◆ Data section ◆

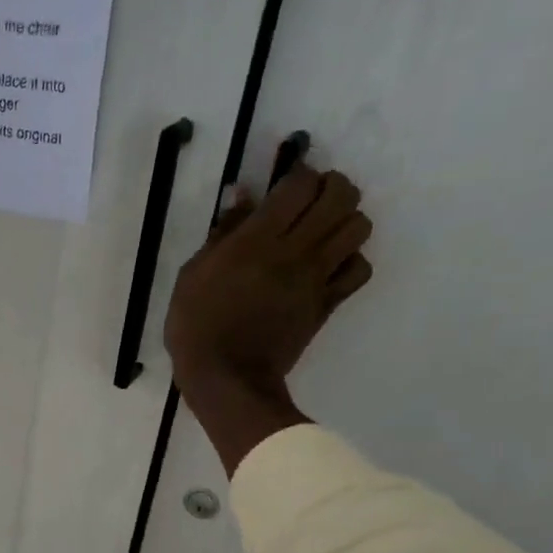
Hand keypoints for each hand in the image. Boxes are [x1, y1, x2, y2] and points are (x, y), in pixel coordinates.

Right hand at [163, 157, 375, 474]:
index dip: (298, 174)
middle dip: (332, 188)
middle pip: (341, 196)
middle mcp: (295, 251)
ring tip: (323, 232)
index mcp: (257, 240)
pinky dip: (351, 261)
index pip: (300, 184)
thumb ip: (222, 233)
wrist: (225, 378)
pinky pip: (359, 270)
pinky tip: (330, 267)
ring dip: (345, 221)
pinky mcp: (327, 303)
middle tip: (312, 202)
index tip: (284, 185)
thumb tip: (243, 195)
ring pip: (359, 227)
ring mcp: (316, 278)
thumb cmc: (197, 326)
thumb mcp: (193, 275)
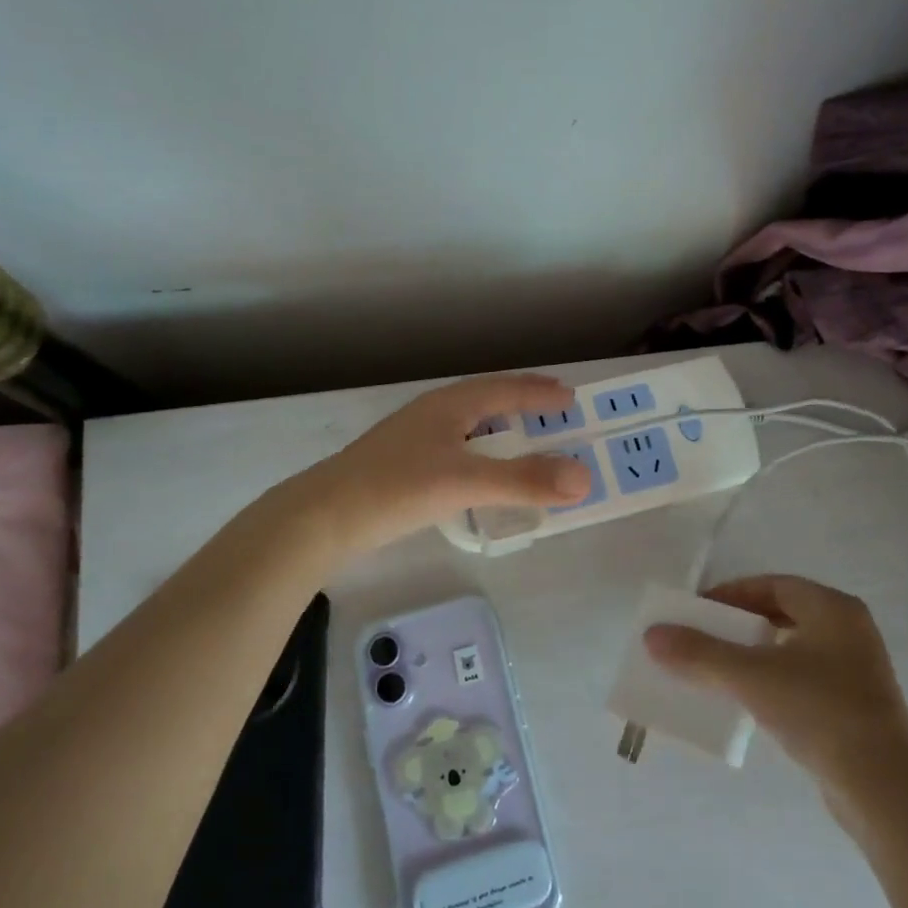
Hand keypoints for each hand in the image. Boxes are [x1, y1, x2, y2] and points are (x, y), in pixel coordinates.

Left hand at [290, 374, 593, 554]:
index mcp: (449, 405)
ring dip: (499, 427)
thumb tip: (585, 476)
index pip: (505, 389)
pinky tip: (478, 472)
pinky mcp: (402, 464)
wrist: (322, 518)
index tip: (570, 396)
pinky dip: (480, 452)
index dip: (539, 392)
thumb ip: (524, 480)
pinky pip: (455, 447)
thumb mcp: (465, 481)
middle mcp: (432, 413)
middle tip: (553, 409)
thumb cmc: (396, 489)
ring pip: (468, 423)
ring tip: (523, 437)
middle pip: (486, 399)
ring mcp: (413, 438)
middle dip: (521, 402)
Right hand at [644, 575, 907, 838]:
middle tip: (703, 636)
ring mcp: (857, 671)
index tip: (697, 609)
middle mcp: (849, 631)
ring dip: (754, 654)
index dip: (731, 593)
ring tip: (718, 668)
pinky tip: (750, 701)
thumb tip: (651, 636)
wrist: (885, 791)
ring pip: (792, 648)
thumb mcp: (752, 677)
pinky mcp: (856, 707)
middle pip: (782, 613)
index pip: (772, 585)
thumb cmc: (820, 712)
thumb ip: (700, 654)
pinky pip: (803, 678)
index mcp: (832, 608)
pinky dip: (773, 680)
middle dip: (739, 623)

◆ Exercise ◆
Using the entries above, give back exactly the line containing "thumb mcp: (465, 481)", the line containing "wrist: (885, 791)", and every line between them, and nothing else.

◆ Result of the exercise ◆
thumb mcp: (465, 481)
middle mcp: (432, 413)
middle tip: (553, 409)
thumb cmc: (396, 489)
ring pip: (468, 423)
ring tip: (523, 437)
middle pip: (486, 399)
ring mcp: (413, 438)
middle dip: (521, 402)
Right hand at [644, 575, 907, 838]:
middle tip: (703, 636)
ring mcp: (857, 671)
index tip: (697, 609)
middle mcp: (849, 631)
ring dip: (754, 654)
index dip: (731, 593)
ring tip: (718, 668)
pinky tip: (750, 701)
thumb tip: (651, 636)
wrist: (885, 791)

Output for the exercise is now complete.